DIRECTIONS FOR THIS TASK
Rewrite every line of text in the records below as a Markdown table with two columns, No. and Text, numbering the rows in order and skipping blank lines. Leave the pictures out of the table.
Segment Start: INPUT RECORDS
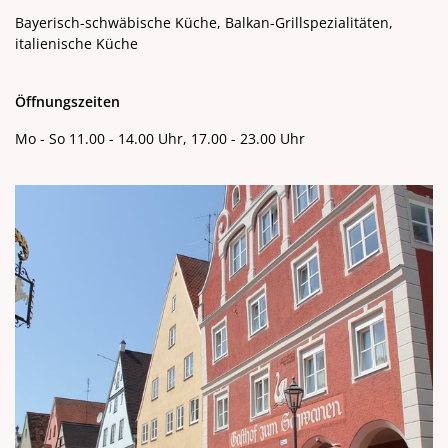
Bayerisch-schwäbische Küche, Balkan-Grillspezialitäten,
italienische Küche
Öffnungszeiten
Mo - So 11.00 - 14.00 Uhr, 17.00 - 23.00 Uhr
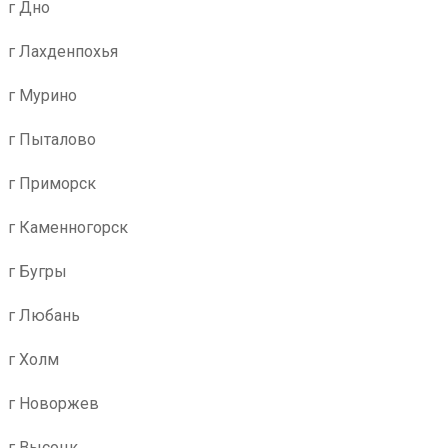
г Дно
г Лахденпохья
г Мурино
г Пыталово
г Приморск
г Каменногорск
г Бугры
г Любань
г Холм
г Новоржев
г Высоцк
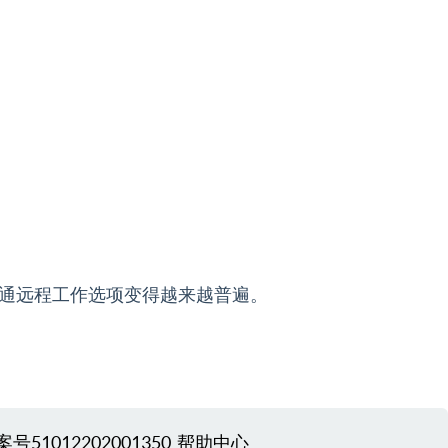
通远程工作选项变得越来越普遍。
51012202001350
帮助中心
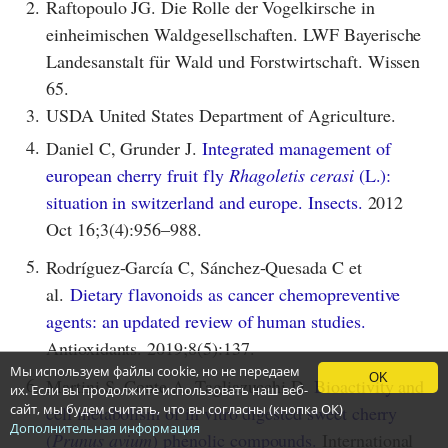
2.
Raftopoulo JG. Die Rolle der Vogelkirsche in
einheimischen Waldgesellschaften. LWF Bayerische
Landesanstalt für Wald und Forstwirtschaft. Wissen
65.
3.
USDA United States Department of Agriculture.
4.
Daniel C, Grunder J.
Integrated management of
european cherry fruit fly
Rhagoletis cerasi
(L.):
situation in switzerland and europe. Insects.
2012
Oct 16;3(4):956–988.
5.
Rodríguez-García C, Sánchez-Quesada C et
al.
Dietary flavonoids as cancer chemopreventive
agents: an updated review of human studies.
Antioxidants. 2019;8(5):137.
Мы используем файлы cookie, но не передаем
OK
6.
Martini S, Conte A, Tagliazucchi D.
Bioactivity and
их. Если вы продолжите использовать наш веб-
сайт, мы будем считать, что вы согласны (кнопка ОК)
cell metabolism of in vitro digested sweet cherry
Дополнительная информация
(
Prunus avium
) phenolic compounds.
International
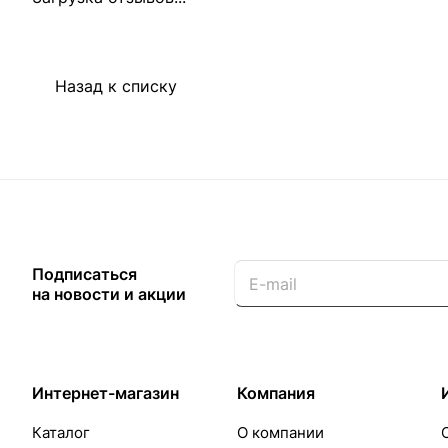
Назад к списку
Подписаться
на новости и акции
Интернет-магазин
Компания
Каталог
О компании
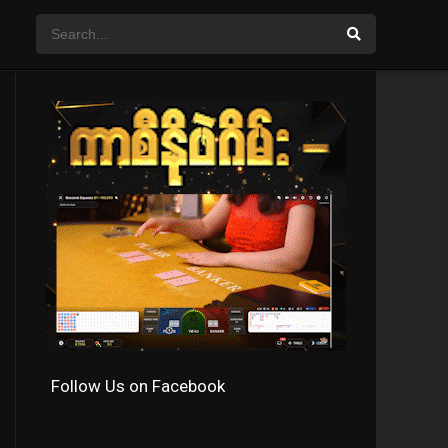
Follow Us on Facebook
Segment End: INPUT RECORDS
RESPONSE FOR THIS EXERCISE
| No. | Text |
|---|---|
| 1 | Bayerisch-schwäbische Küche, Balkan-Grillspezialitäten, |
| 2 | italienische Küche |
| 3 | Öffnungszeiten |
| 4 | Mo - So 11.00 - 14.00 Uhr, 17.00 - 23.00 Uhr |
| 5 | г Дно |
| 6 | г Лахденпохья |
| 7 | г Мурино |
| 8 | г Пыталово |
| 9 | г Приморск |
| 10 | г Каменногорск |
| 11 | г Бугры |
| 12 | г Любань |
| 13 | г Холм |
| 14 | г Новоржев |
| 15 | г Высоцк |
| 16 | 通远程工作选项变得越来越普遍。 |
| 17 | 51012202001350 |
| 18 | 帮助中心 |
| 19 | 2. |
| 20 | Raftopoulo JG. Die Rolle der Vogelkirsche in |
| 21 | einheimischen Waldgesellschaften. LWF Bayerische |
| 22 | Landesanstalt für Wald und Forstwirtschaft. Wissen |
| 23 | 65. |
| 24 | 3. |
| 25 | USDA United States Department of Agriculture. |
| 26 | 4. |
| 27 | Daniel C, Grunder J. |
| 28 | Integrated management of |
| 29 | european cherry fruit fly |
| 30 | Rhagoletis cerasi |
| 31 | (L.): |
| 32 | situation in switzerland and europe. Insects. |
| 33 | 2012 |
| 34 | Oct 16;3(4):956–988. |
| 35 | 5. |
| 36 | Rodríguez-García C, Sánchez-Quesada C et |
| 37 | al. |
| 38 | Dietary flavonoids as cancer chemopreventive |
| 39 | agents: an updated review of human studies. |
| 40 | Antioxidants. 2019;8(5):137. |
| 41 | Мы используем файлы cookie, но не передаем |
| 42 | OK |
| 43 | 6. |
| 44 | Martini S, Conte A, Tagliazucchi D. |
| 45 | Bioactivity and |
| 46 | их. Если вы продолжите использовать наш веб- |
| 47 | сайт, мы будем считать, что вы согласны (кнопка ОК) |
| 48 | cell metabolism of in vitro digested sweet cherry |
| 49 | Дополнительная информация |
| 50 | ( |
| 51 | Prunus avium |
| 52 | ) phenolic compounds. |
| 53 | International |
| 54 | Назад к списку |
| 55 | Подписаться |
| 56 | на новости и акции |
| 57 | Интернет-магазин |
| 58 | Компания |
| 59 | Каталог |
| 60 | О компании |
| 61 | Follow Us on Facebook |